Pie charts and bar graphs are the crude “stick” drawings of the Power Point world — unimaginative and dull, yet easier to grasp than spreadsheets and algorithms. But in the hands of designers, infographics can be so much more.
The map of the New York Subway system, designed by Massimo Vignelli in 1972, is still considered a marvel of subtraction in the interest of logic and order. Vignelli color-coded each train line and represented each subway stop with a dot, and since passengers did not need to concern themselves with every idiosyncratic turn in the line, he depicted tracks with straight lines and 45 and 90 degree angles, but took great pains to show the sequence of stops and connections. Aboveground, Vignelli did not aim for geographic accuracy, but cited only those street names and landmarks that would help train riders orient themselves when they came up from the subway. To minimize visual complexity, distances were often condensed and non-relevant streets were eliminated – a point of frustration for walkers who tried to use the map at street level. Although revised maps of the New York subway have been introduced over the years, the Vignelli map is revered for its graphic simplicity and clarity.

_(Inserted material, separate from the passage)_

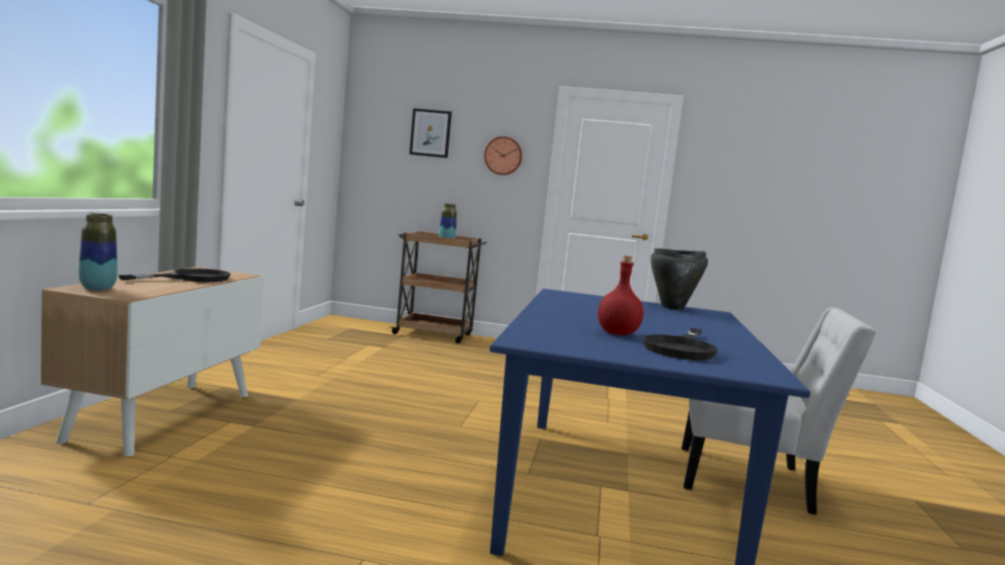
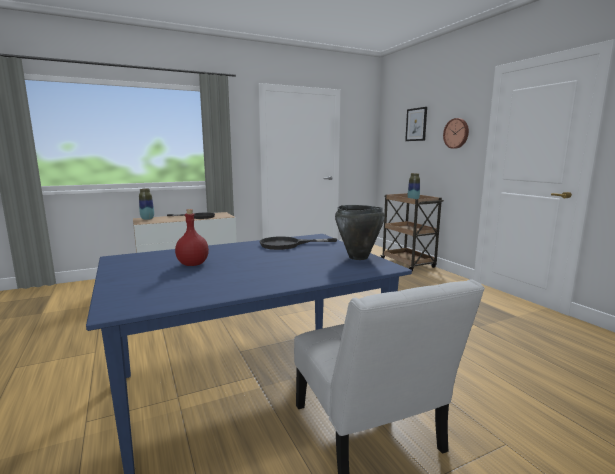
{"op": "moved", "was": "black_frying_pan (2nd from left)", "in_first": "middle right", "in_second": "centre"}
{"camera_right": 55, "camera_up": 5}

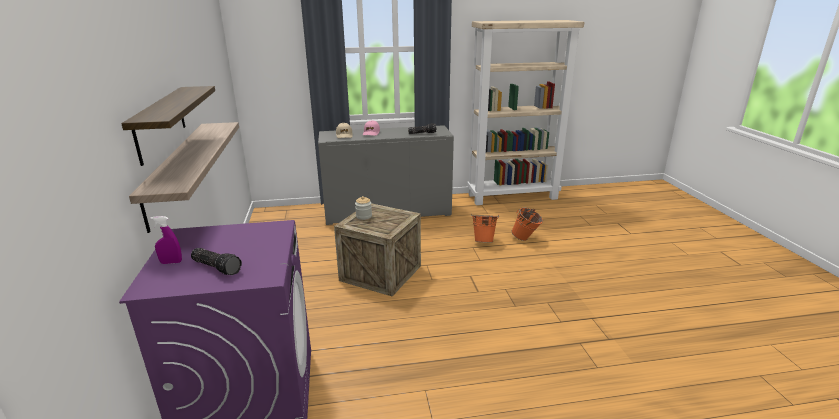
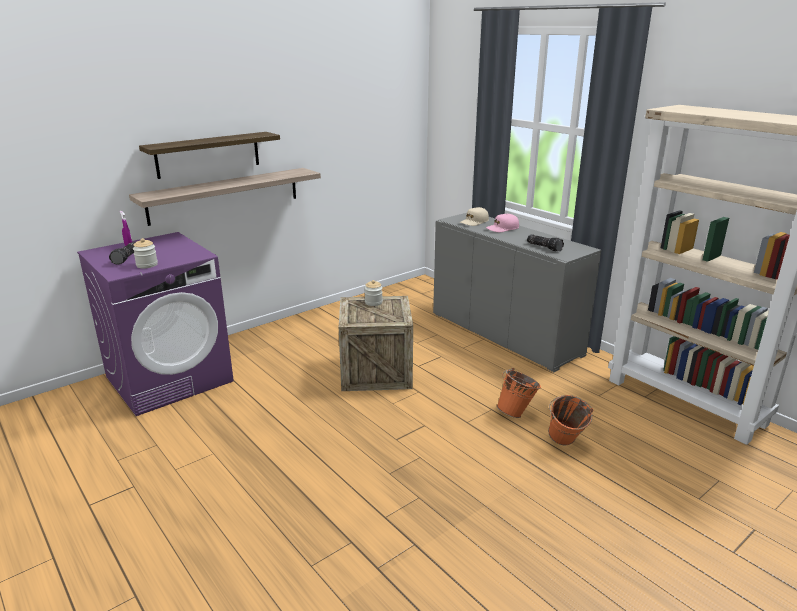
{"op": "added", "now": "jar (1st from left)", "in_second": "middle left"}
{"camera_right": 60, "camera_up": 0}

Kim Ji-Hwan and Jin Sol, co-founders of Zero per Zero, an information graphics and illustration firm in Seoul, South Korea, have applied experimental design techniques to create city railway system maps that are concise yet abstract and symbolic. For the ancient city of Seoul, they used the natural curvature of the Han River that flows across the city to suggest the Taoist yin-yang symbol, or Taegeuk mark, featured on the South Korean flag. The shape of the map itself was inspired by the circular Taegeuk mark. The Han Yang territory, which was the old capital of the Jo-Seon Dynasty, is encircled by the green rail line, which also suggests the Four Gates of Seoul when it was established as a walled city more than 600 years ago. The rail lines that radiate from there show how the city has grown into a modern metropolis.